[Date Prev][Date Next][Thread Prev][Thread Next][Date Index][Thread Index]
[Qemu-devel] [PATCH v9 09/26] tcg: Add generic vector ops for extension
From: |
Richard Henderson |
Subject: |
[Qemu-devel] [PATCH v9 09/26] tcg: Add generic vector ops for extension |
Date: |
Mon, 15 Jan 2018 19:33:47 -0800 |
Signed-off-by: Richard Henderson <address@hidden>
---
accel/tcg/tcg-runtime.h | 8 +++
tcg/tcg-op-gvec.h | 9 +++
tcg/tcg-op.h | 5 ++
tcg/tcg-opc.h | 5 ++
tcg/tcg.h | 2 +
accel/tcg/tcg-runtime-gvec.c | 26 +++++++++
tcg/tcg-op-gvec.c | 130 +++++++++++++++++++++++++++++++++++++++++++
tcg/tcg-op-vec.c | 39 +++++++++++++
tcg/tcg.c | 6 ++
tcg/README | 13 +++++
10 files changed, 243 insertions(+)
diff --git a/accel/tcg/tcg-runtime.h b/accel/tcg/tcg-runtime.h
index c4a2e6b215..d1b3542946 100644
--- a/accel/tcg/tcg-runtime.h
+++ b/accel/tcg/tcg-runtime.h
@@ -199,6 +199,14 @@ DEF_HELPER_FLAGS_4(gvec_trn16, TCG_CALL_NO_RWG, void, ptr,
ptr, ptr, i32)
DEF_HELPER_FLAGS_4(gvec_trn32, TCG_CALL_NO_RWG, void, ptr, ptr, ptr, i32)

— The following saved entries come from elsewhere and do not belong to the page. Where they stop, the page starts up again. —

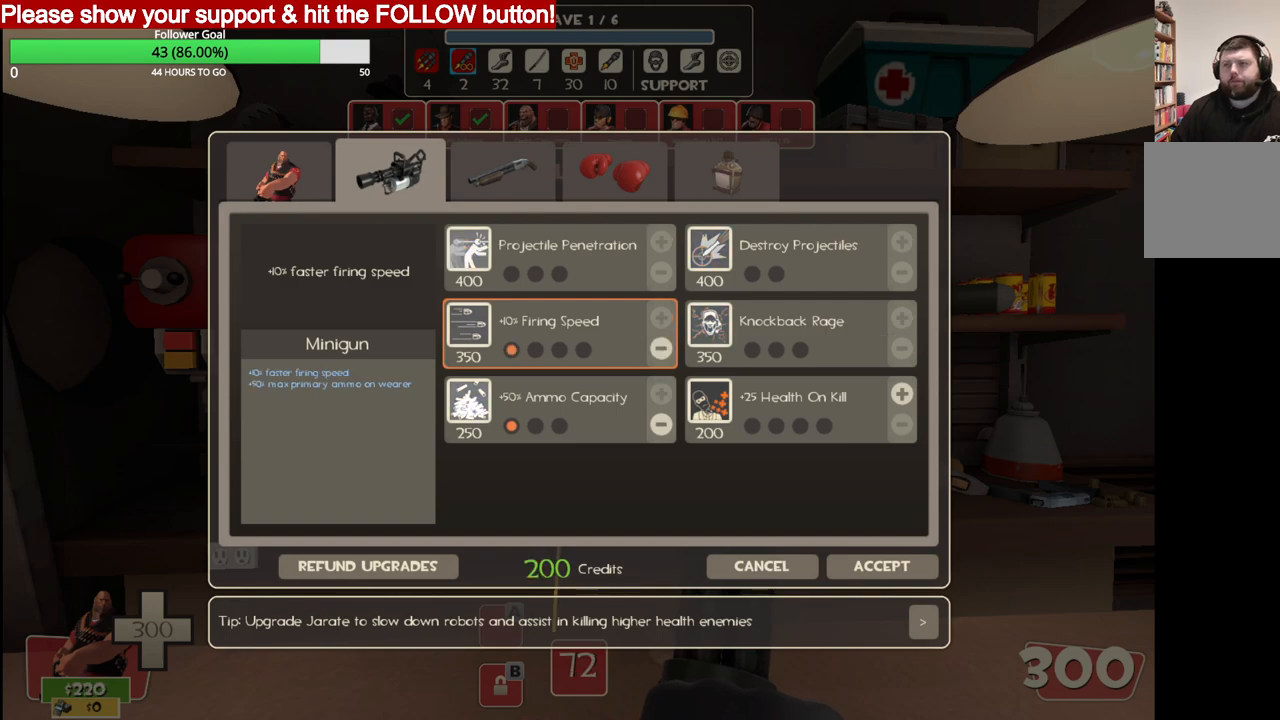
{"buttons": [], "left_stick": "center", "right_stick": "up-left", "events": [[283, "right_stick", "up-left"]]}
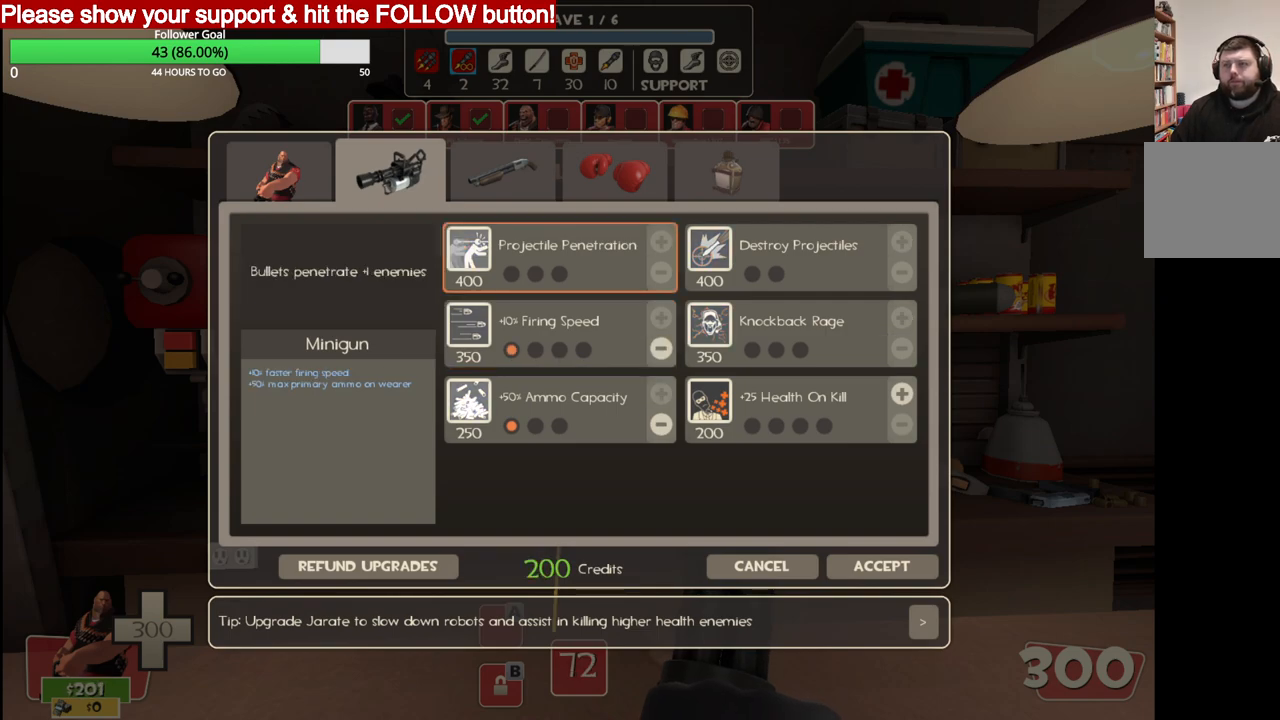
{"buttons": [], "left_stick": "center", "right_stick": "center", "events": [[167, "right_stick", "center"], [300, "right_stick", "left"], [500, "right_stick", "center"]]}
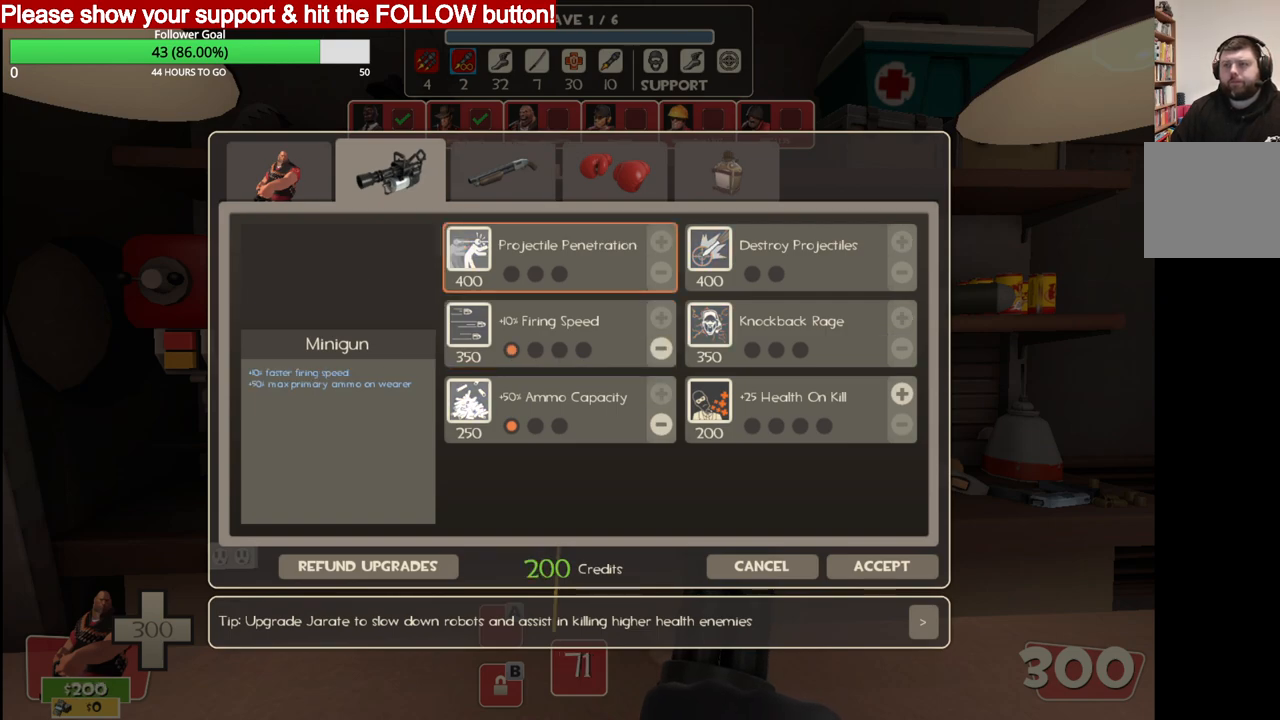
{"buttons": [], "left_stick": "center", "right_stick": "center", "events": [[200, "right_stick", "left"], [300, "right_stick", "center"], [333, "R2", "down"], [500, "R2", "up"]]}
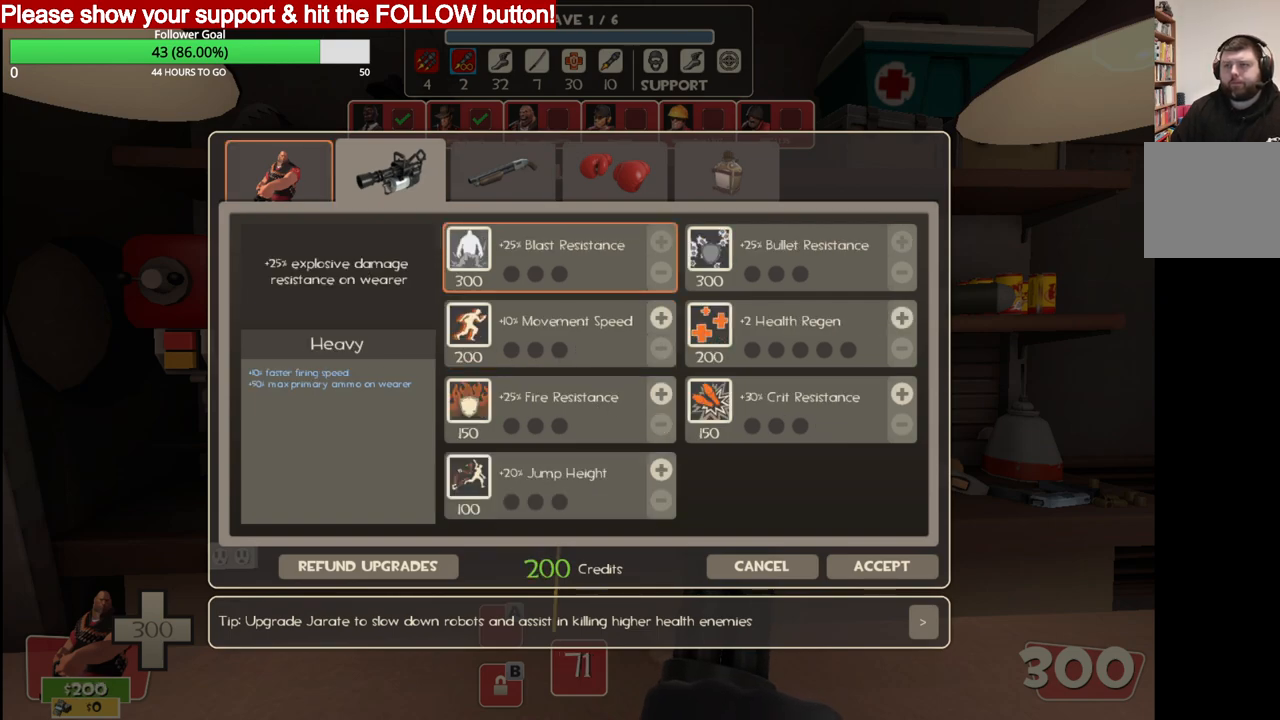
{"buttons": [], "left_stick": "center", "right_stick": "center", "events": []}
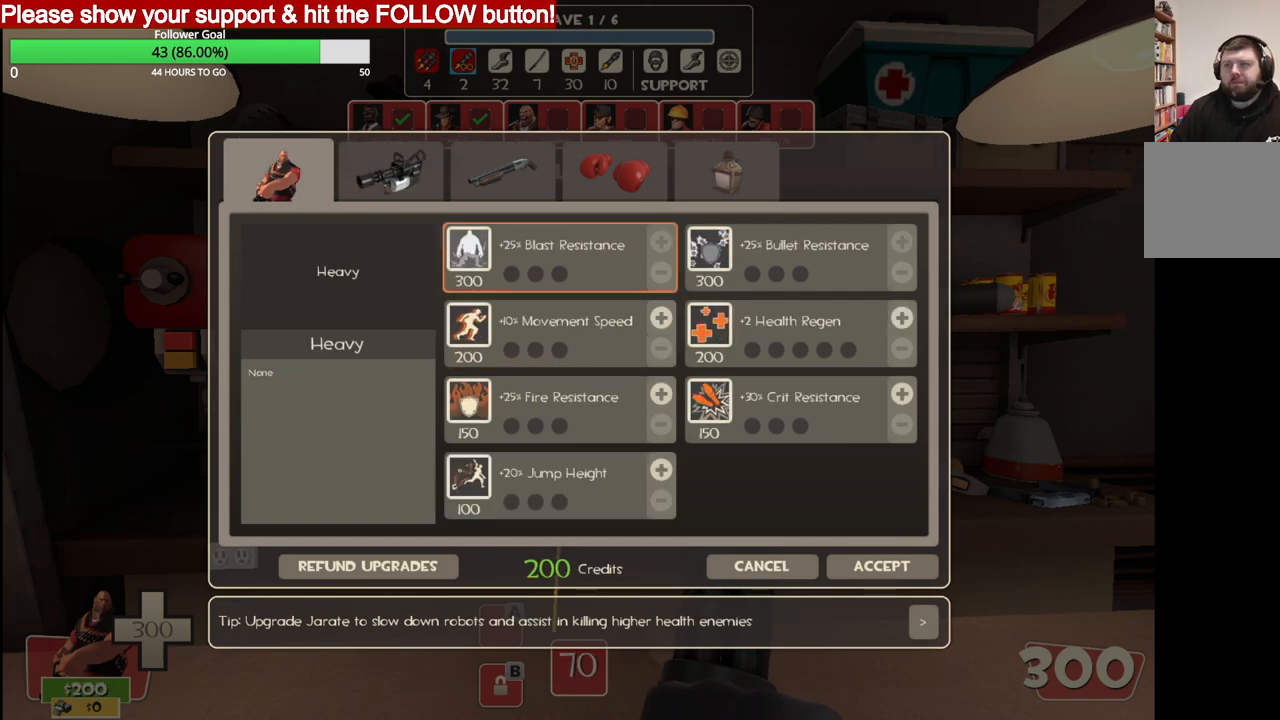
{"buttons": [], "left_stick": "center", "right_stick": "center", "events": [[83, "right_stick", "down-right"], [500, "right_stick", "center"]]}
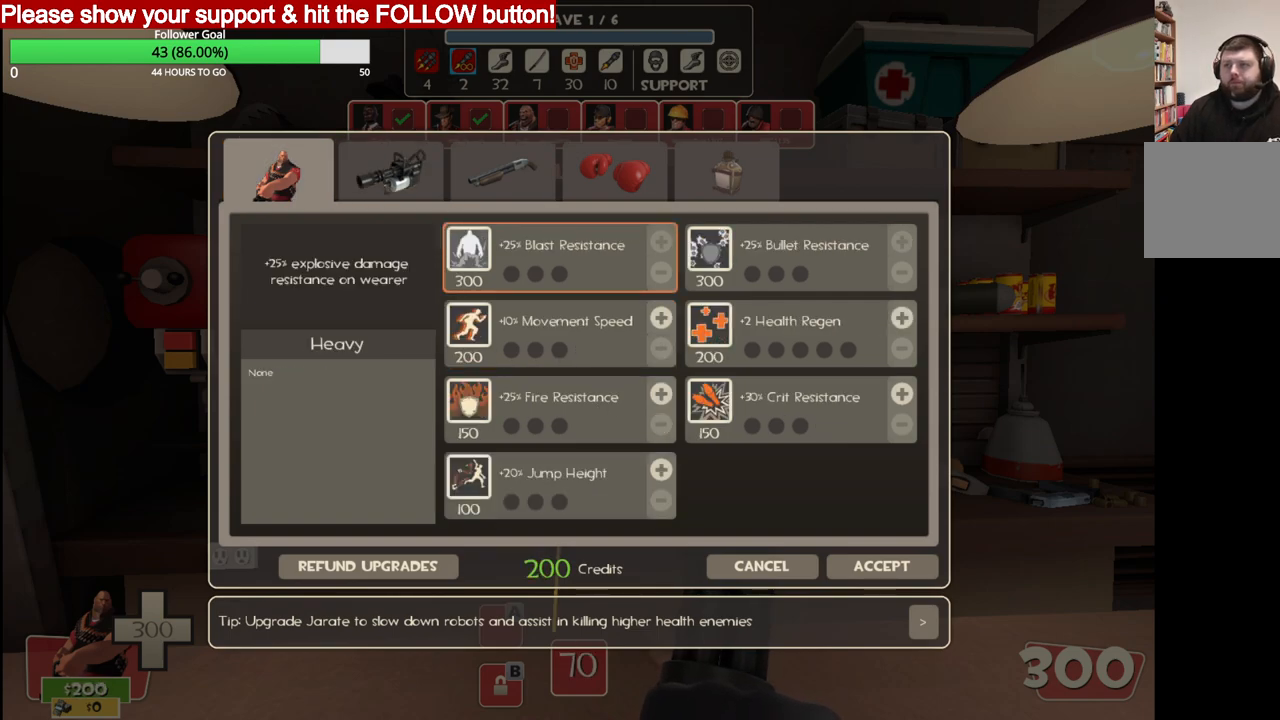
{"buttons": [], "left_stick": "center", "right_stick": "center", "events": [[167, "right_stick", "down-right"], [383, "right_stick", "center"]]}
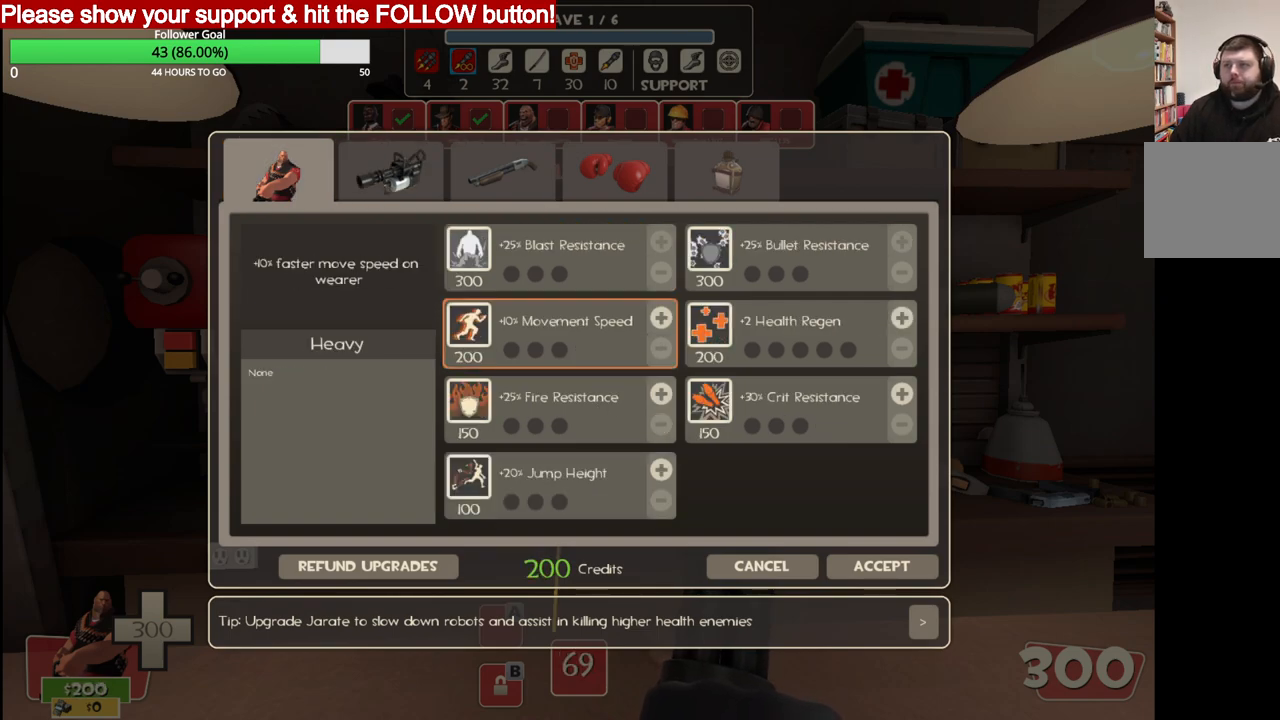
{"buttons": [], "left_stick": "center", "right_stick": "right", "events": [[100, "right_stick", "down"], [300, "right_stick", "center"], [450, "right_stick", "right"]]}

DEF_HELPER_FLAGS_4(gvec_trn64, TCG_CALL_NO_RWG, void, ptr, ptr, ptr, i32)
+DEF_HELPER_FLAGS_3(gvec_extu8, TCG_CALL_NO_RWG, void, ptr, ptr, i32)
+DEF_HELPER_FLAGS_3(gvec_extu16, TCG_CALL_NO_RWG, void, ptr, ptr, i32)
+DEF_HELPER_FLAGS_3(gvec_extu32, TCG_CALL_NO_RWG, void, ptr, ptr, i32)
+
+DEF_HELPER_FLAGS_3(gvec_exts8, TCG_CALL_NO_RWG, void, ptr, ptr, i32)
+DEF_HELPER_FLAGS_3(gvec_exts16, TCG_CALL_NO_RWG, void, ptr, ptr, i32)
+DEF_HELPER_FLAGS_3(gvec_exts32, TCG_CALL_NO_RWG, void, ptr, ptr, i32)
+
DEF_HELPER_FLAGS_4(gvec_eq8, TCG_CALL_NO_RWG, void, ptr, ptr, ptr, i32)
DEF_HELPER_FLAGS_4(gvec_eq16, TCG_CALL_NO_RWG, void, ptr, ptr, ptr, i32)
DEF_HELPER_FLAGS_4(gvec_eq32, TCG_CALL_NO_RWG, void, ptr, ptr, ptr, i32)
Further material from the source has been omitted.